More than 150 IS militants are handed over to Iraq
OUTSIDE BAGHOUZ, Syria — U.S.-backed Syrian forces fighting the Islamic State group handed over more than 150 Iraqi members of the group to Iraq, an Iraqi security official said Thursday, marking the biggest repatriation from Syria of captured militants so far.
The official said the IS militants were handed over to the Iraqi side late Wednesday, and that they were now in a “safe place” under investigation.
The transfer comes as the U.S.-backed Syrian Democratic Forces is involved in a standoff over the final sliver of land held by IS in eastern Syria, close to the Iraqi border.
Many believe the IS threat won't end with the pocket's recapture and that an insurgency is underway. In a foreboding sign Thursday, the IS claimed responsibility for back-to-back suicide attacks that hit a village miles away, leaving more than a dozen people dead in a rare targeting of civilians.
A few hundred people — many of them women and terrified-looking children — were evacuated Wednesday from the group's tiny tent camp on the banks of the Euphrates River, signaling an imminent end to the territorial rule of the militants' self-declared “caliphate” that once stretched across a third of both Syria and Iraq.
Some 300 IS militants, along with hundreds of civilians believed to be mostly their families, have been under siege for more than a week in the tent camp in the village of Baghouz. It wasn't clear how many civilians remain holed up inside, along with the militants.
More trucks were sent in Thursday to the tip of a corridor leading to the camp to evacuate more people, but Associated Press journalists on the ground outside Baghouz said no civilians emerged.
“We thought more civilians will come out today and we sent 50 trucks over,” said an SDF commander who goes by his nom de guerre, Aram. “We don't know why they are not coming out.”

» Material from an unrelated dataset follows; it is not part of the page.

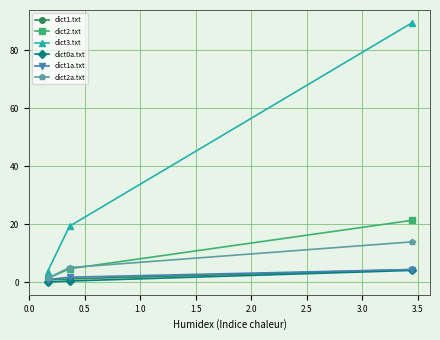

How many data points in dict1.txt are less than 1?

1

Another SDF official said IS militants closed the roads so the civilians could not come out, citing an absence of military pressure on the group as a possible reason.

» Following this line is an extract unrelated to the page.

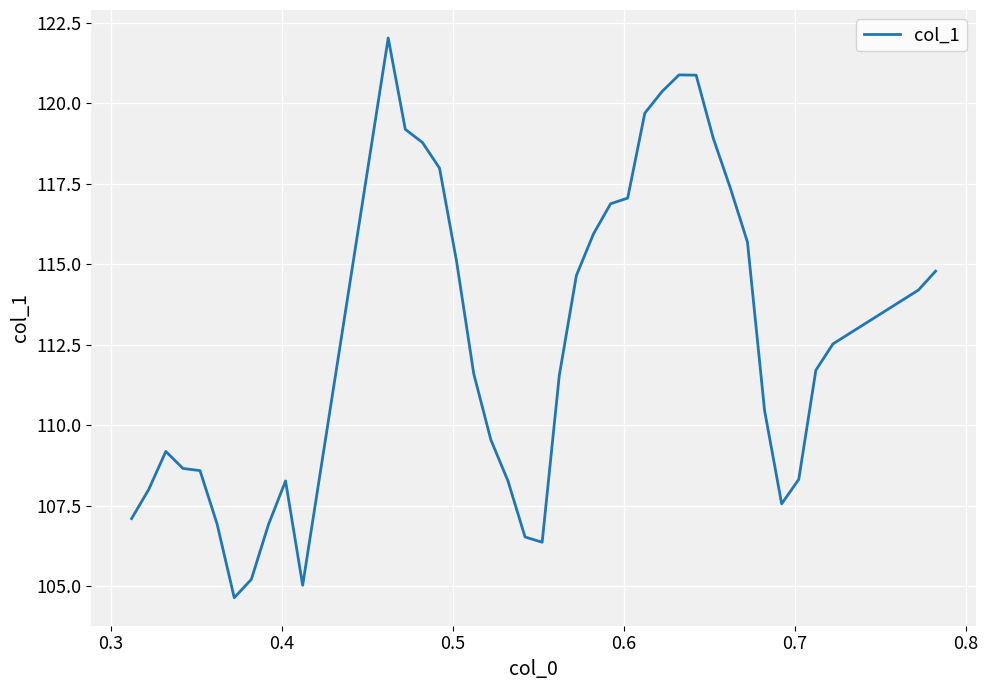

True or false: the data has more than 2 interior local peaks.

True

Nearly 20,000 people left through a humanitarian corridor on foot from the IS holdout earlier this month but the militants closed the passage and no civilians left for a week until Wednesday. The presence of civilians and possibly senior members of the militant group in Baghouz have slowed the group's defeat.

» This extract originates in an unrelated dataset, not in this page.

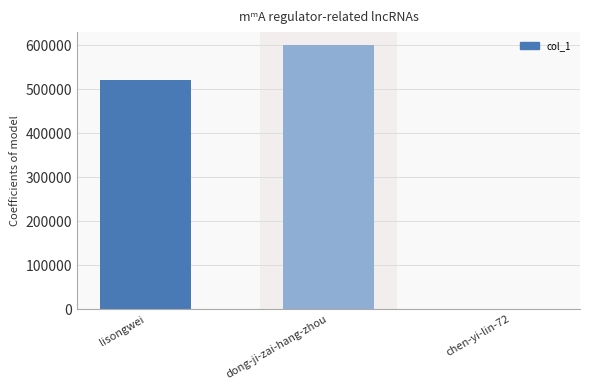

What is the maximum value shown in the chart?

600286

Hundreds of women and children from Wednesday's evacuation could be seen in the middle of the desert on the way out of Baghouz, in what appeared to be a screening area in an open field. SDF fighters could be seen among them but journalists were not allowed to approach or film them. A large convoy of coalition vehicles, armored and vans, headed in their direction.
The U.S.-led coalition declined to comment on the evacuation.